Questioning faith in the parsha
Parasha Ki Tisa — see excerpt from Moses
(From Wikipedia) Sholem Asch, born Szalom Asz, (November 1, 1880 – July 10, 1957) was a Polish-born American Jewish novelist, dramatist, and essayist in the Yiddish language.
Asch was born in Kutno, Poland, one of ten children of Moszek Asz (1825 Gabin-1905 Kutno), a cattle-dealer and innkeeper, and Frajda Malka, née Widawska (1850 Łęczyca), and received a traditional Jewish education; as a young man he followed that with a more liberal education obtained at Włocławek, where he supported himself as a letter writer for the illiterate Jewish townspeople. From there he moved to Warsaw, where he met and married Mathilde Shapiro, the daughter of the Polish-Jewish writer, M.M. Shapiro. Influenced by the Haskalah (Jewish Enlightenment), initially Asch wrote in Hebrew, but I.L. Peretz convinced him to switch to Yiddish.
He traveled to Palestine in 1908 and the U.S. in 1910. He sat out World War I in the U.S. where he became a naturalized citizen in 1920. He returned to Poland. He later moved to France, visited Palestine again in 1936, and settled in the U.S. in 1938.
His Kiddush ha-Shem (1919) is one of the earliest historical novels in modern Yiddish literature, about the antisemitic Chmielnicki Uprising in mid-17th century Ukraine and Poland. When his 1907 drama, God of Vengeance — which is set in a brothel and whose plot features a lesbian relationship — was performed on Broadway in 1923, the entire cast was arrested and successfully prosecuted on obscenity charges, despite the fact that the play was sufficiently highly esteemed in Europe to have already been translated into German, Russian, Polish, Hebrew, Italian, Czech and Norwegian. His 1929–31 trilogy, Farn Mabul (Before the Flood, translated as Three Cities) describes early 20th century Jewish life in St. Petersburg, Warsaw, and Moscow. His Bayrn Opgrunt (1937, translated as The Precipice), is set in Germany during the hyperinflation of the 1920s. Dos Gezang fun Tol (The Song of the Valley) is about the halutzim (Jewish-Zionist pioneers in Palestine), and reflects his 1936 visit to that region.
Sholem Asch celebrated writer in his own lifetime, a 12-volume set of his collected works was published in the early 1920s; in 1932 he was awarded the Polish Republic’s Polonia Restituta decoration and was elected honorary president of the Yiddish PEN Club. However, he was later to offend Jewish sensibilities with his 1939–1949 trilogy, The Nazarene, The Apostle, and Mary, which dealt with New Testament subjects. The Forward, New York’s leading Yiddish-language newspaper, not only dropped him as a writer, but also openly attacked him for promoting Christianity.
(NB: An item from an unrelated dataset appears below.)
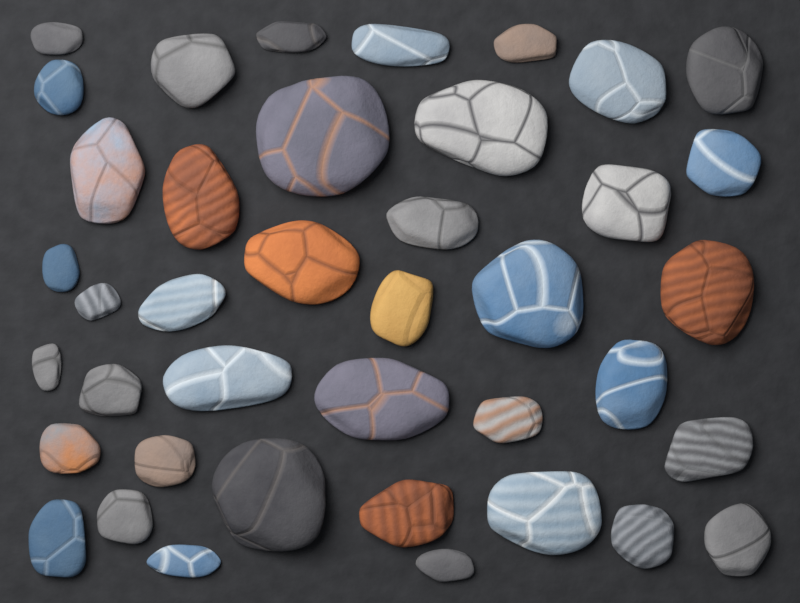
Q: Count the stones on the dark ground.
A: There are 40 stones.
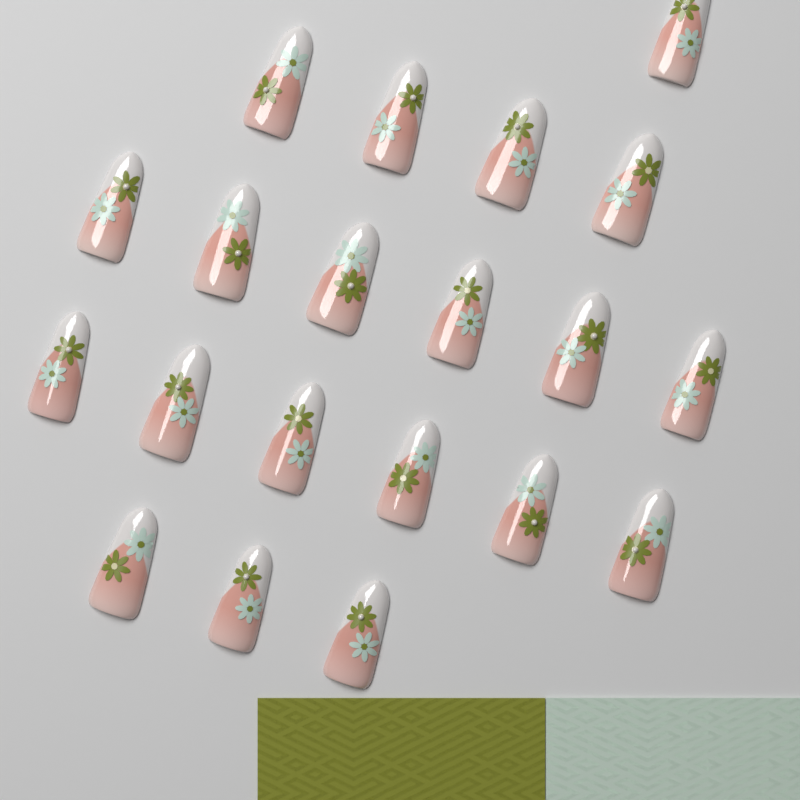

Asch spent most of his last two years in Bat Yam near Tel Aviv, Israel (although he died in London). His house in Bat Yam is now the Sholem Asch Museum. The bulk of his library, containing rare Yiddish books and manuscripts, including the manuscripts of some of his own works, is held at Yale University.
His sons were Moszek Asz Moses “Moe” Asch (born February 12, 1905, Warsaw, died October 19, 1986, USA), the founder and head of Folkways Records, and Natan Asz/Nathan Asch (born 1902, Warsaw, died 1964, USA), also a writer.